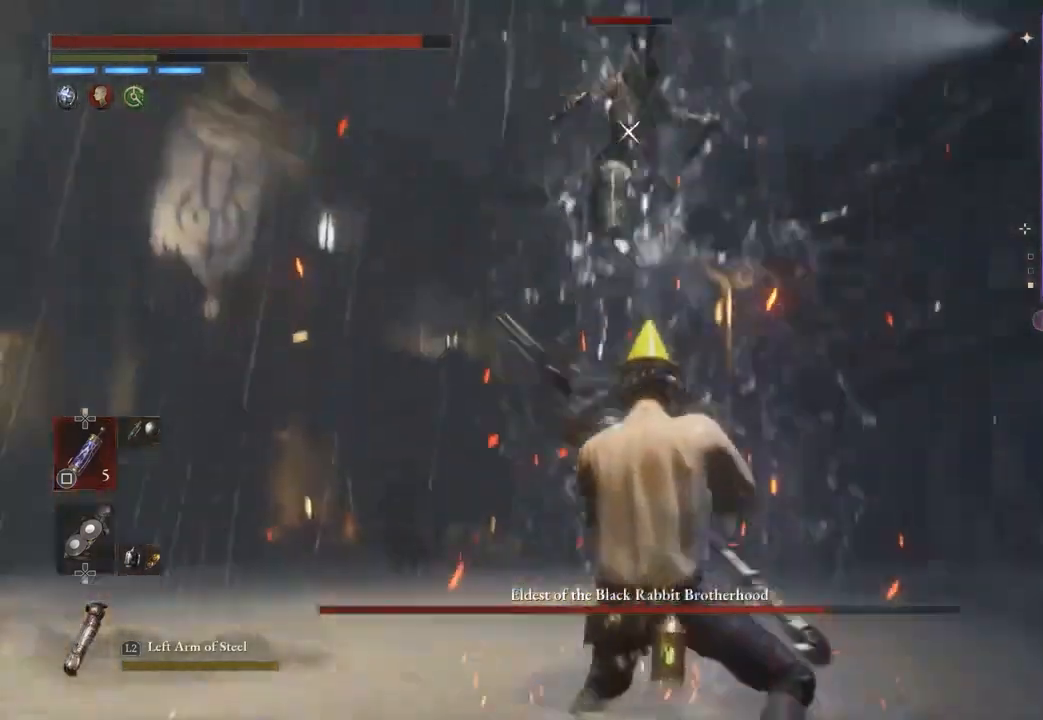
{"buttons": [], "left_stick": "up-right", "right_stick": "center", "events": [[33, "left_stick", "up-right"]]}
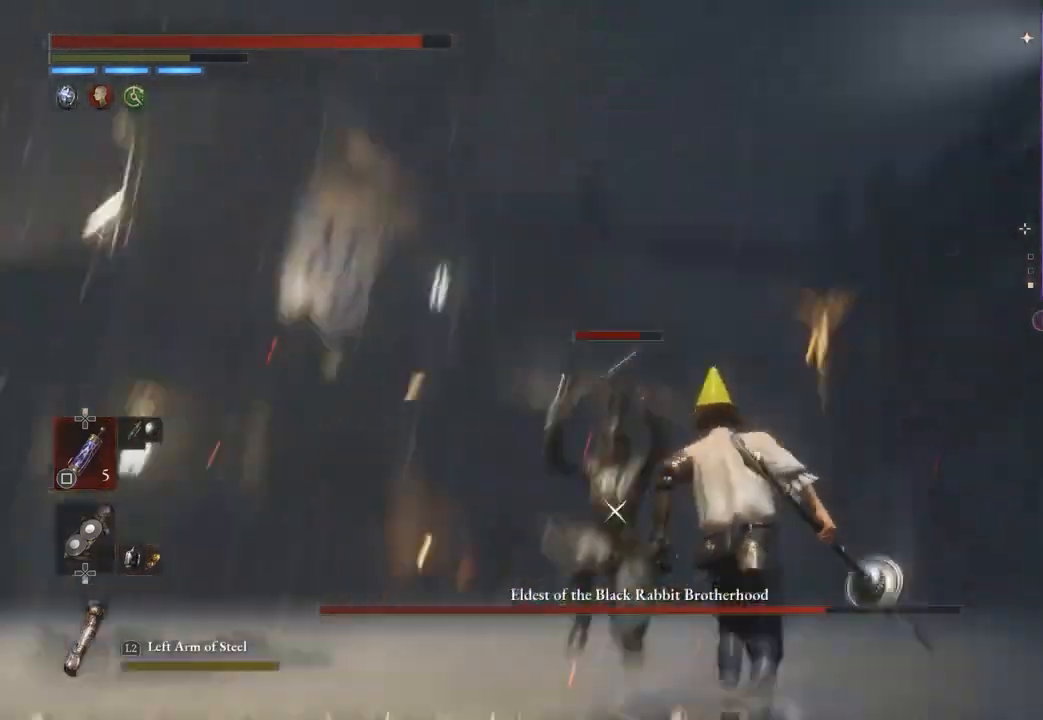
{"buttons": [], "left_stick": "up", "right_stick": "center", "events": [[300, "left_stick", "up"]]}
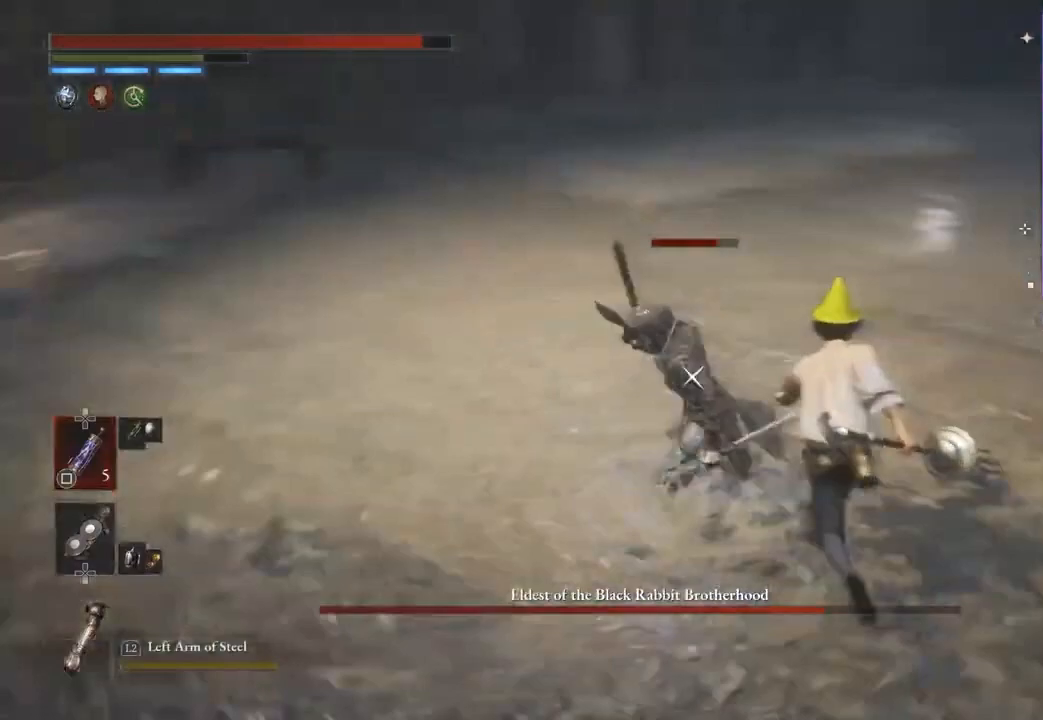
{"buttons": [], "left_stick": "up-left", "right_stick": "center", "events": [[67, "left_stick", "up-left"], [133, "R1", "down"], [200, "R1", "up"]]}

BRIEF: Please repeat the data above exactly as it appears, pictures excluded.

REPLY TO THE TASK:
{"buttons": [], "left_stick": "up-right", "right_stick": "center", "events": [[33, "left_stick", "up-right"]]}
{"buttons": [], "left_stick": "up", "right_stick": "center", "events": [[300, "left_stick", "up"]]}
{"buttons": [], "left_stick": "up-left", "right_stick": "center", "events": [[67, "left_stick", "up-left"], [133, "R1", "down"], [200, "R1", "up"]]}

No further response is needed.